(Data entries)
-*-

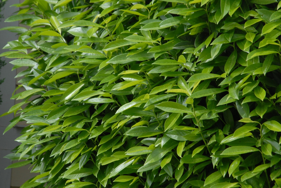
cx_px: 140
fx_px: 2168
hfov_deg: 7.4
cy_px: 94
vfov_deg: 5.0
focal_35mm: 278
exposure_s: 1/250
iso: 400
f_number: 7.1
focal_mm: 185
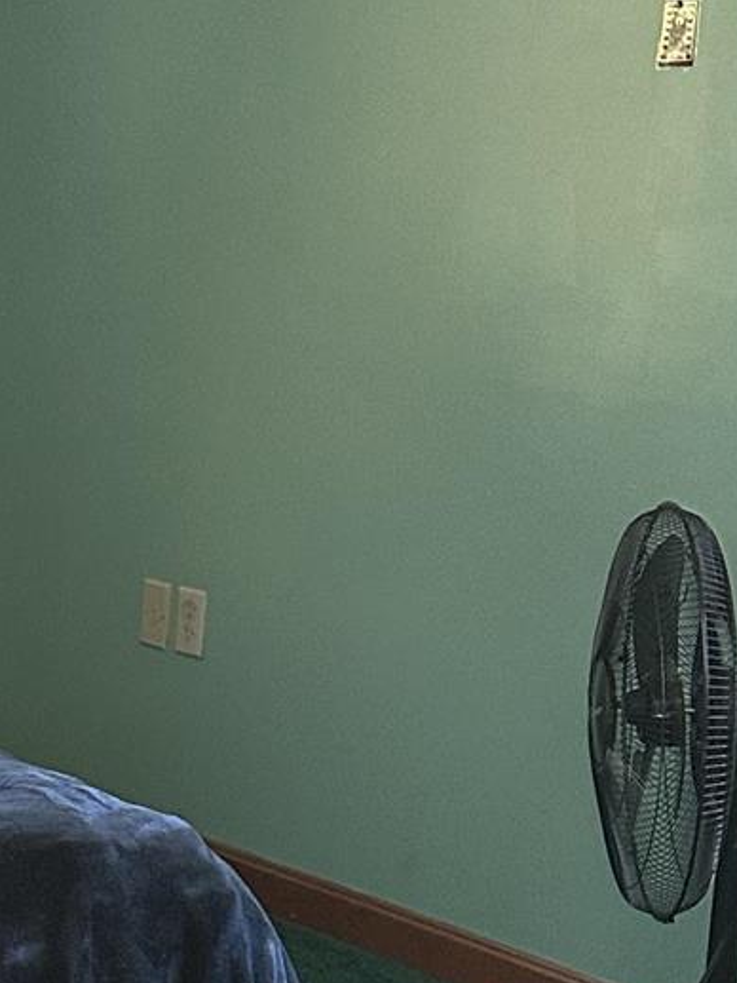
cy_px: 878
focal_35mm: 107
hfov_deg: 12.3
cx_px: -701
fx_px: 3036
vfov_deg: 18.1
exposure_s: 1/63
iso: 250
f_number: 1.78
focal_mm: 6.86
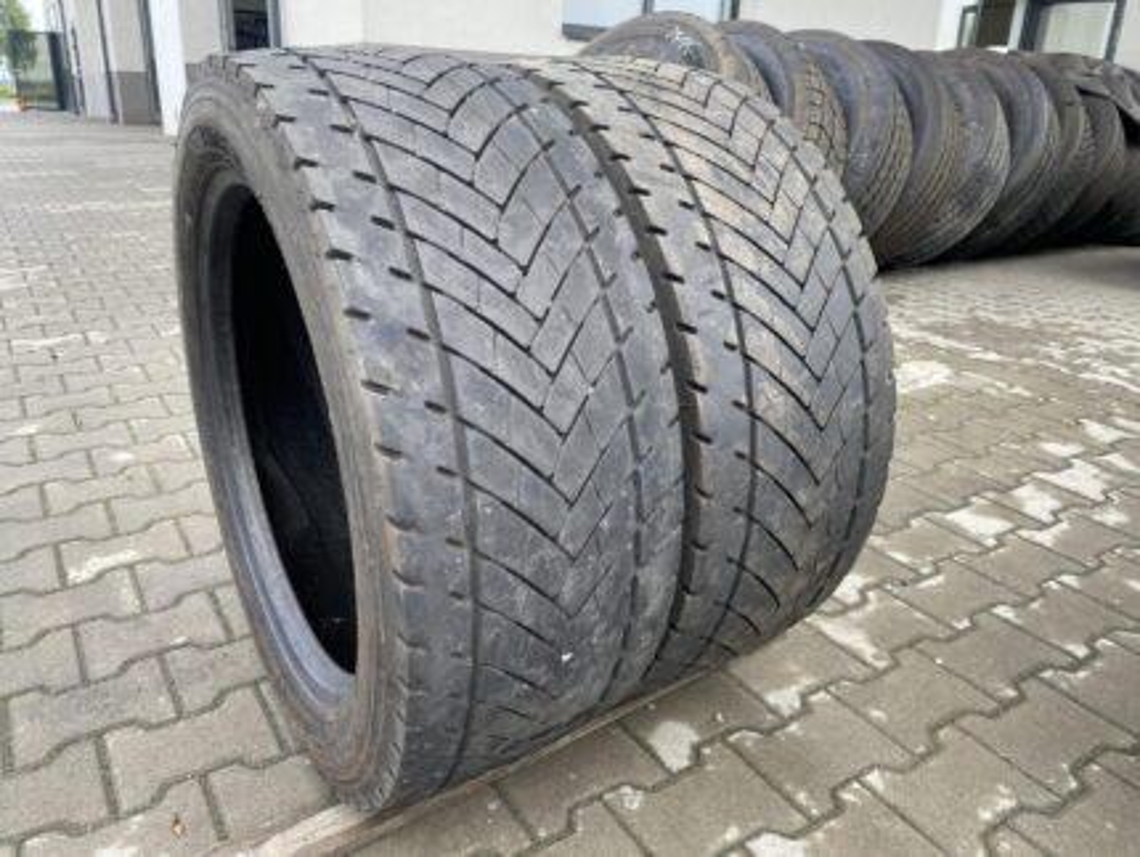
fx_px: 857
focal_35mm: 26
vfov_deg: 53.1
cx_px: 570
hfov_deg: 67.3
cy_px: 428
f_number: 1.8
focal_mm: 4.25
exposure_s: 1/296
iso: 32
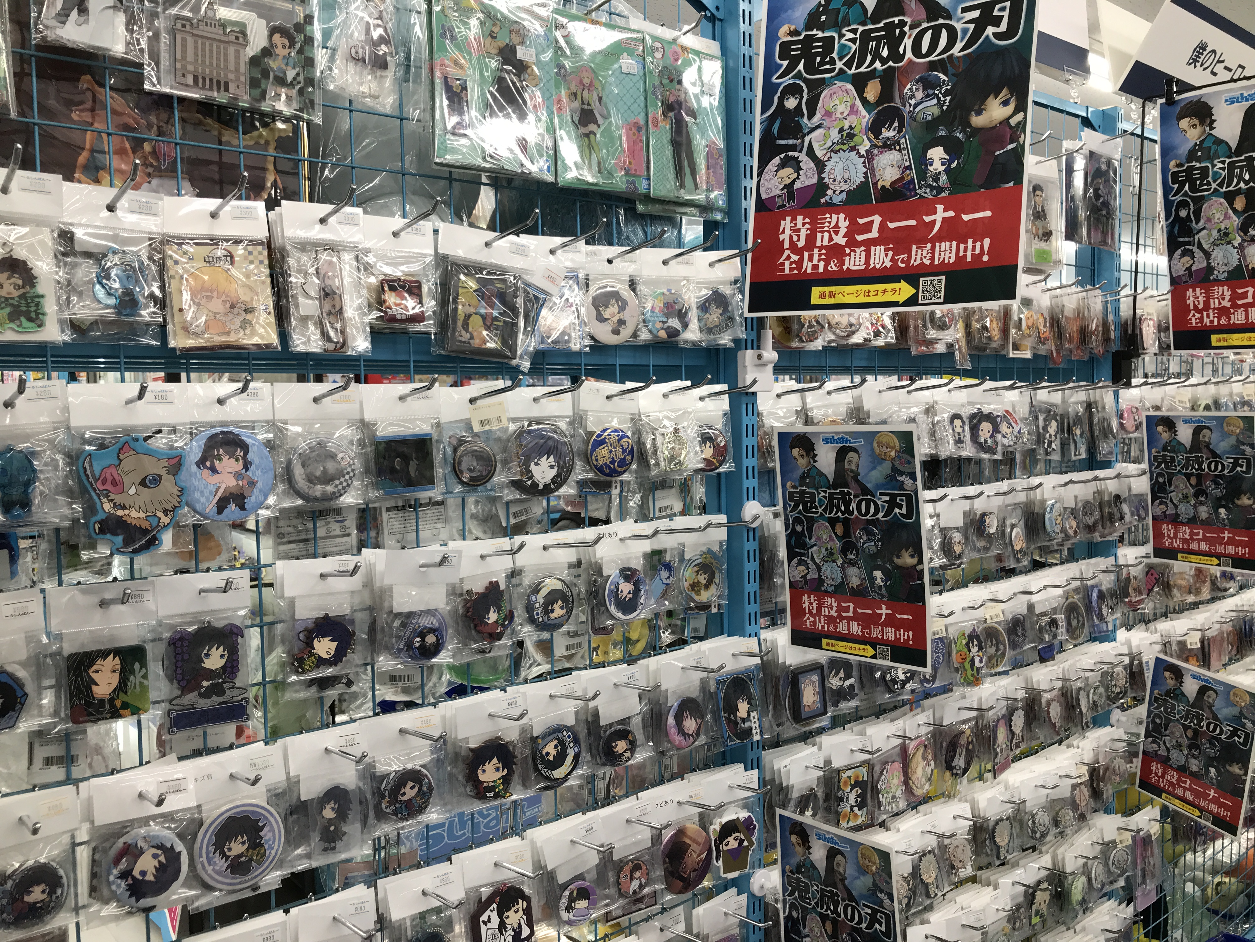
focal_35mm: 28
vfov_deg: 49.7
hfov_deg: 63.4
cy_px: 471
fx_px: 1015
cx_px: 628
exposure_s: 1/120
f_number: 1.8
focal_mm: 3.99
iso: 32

-*-

What is expected =>
Start at the line holding "vfov_deg: 5.0" and stop at the last line of the entries above. Repeat those lines exactly, pictures excluded.

Response area =>
vfov_deg: 5.0
focal_35mm: 278
exposure_s: 1/250
iso: 400
f_number: 7.1
focal_mm: 185
cy_px: 878
focal_35mm: 107
hfov_deg: 12.3
cx_px: -701
fx_px: 3036
vfov_deg: 18.1
exposure_s: 1/63
iso: 250
f_number: 1.78
focal_mm: 6.86
fx_px: 857
focal_35mm: 26
vfov_deg: 53.1
cx_px: 570
hfov_deg: 67.3
cy_px: 428
f_number: 1.8
focal_mm: 4.25
exposure_s: 1/296
iso: 32
focal_35mm: 28
vfov_deg: 49.7
hfov_deg: 63.4
cy_px: 471
fx_px: 1015
cx_px: 628
exposure_s: 1/120
f_number: 1.8
focal_mm: 3.99
iso: 32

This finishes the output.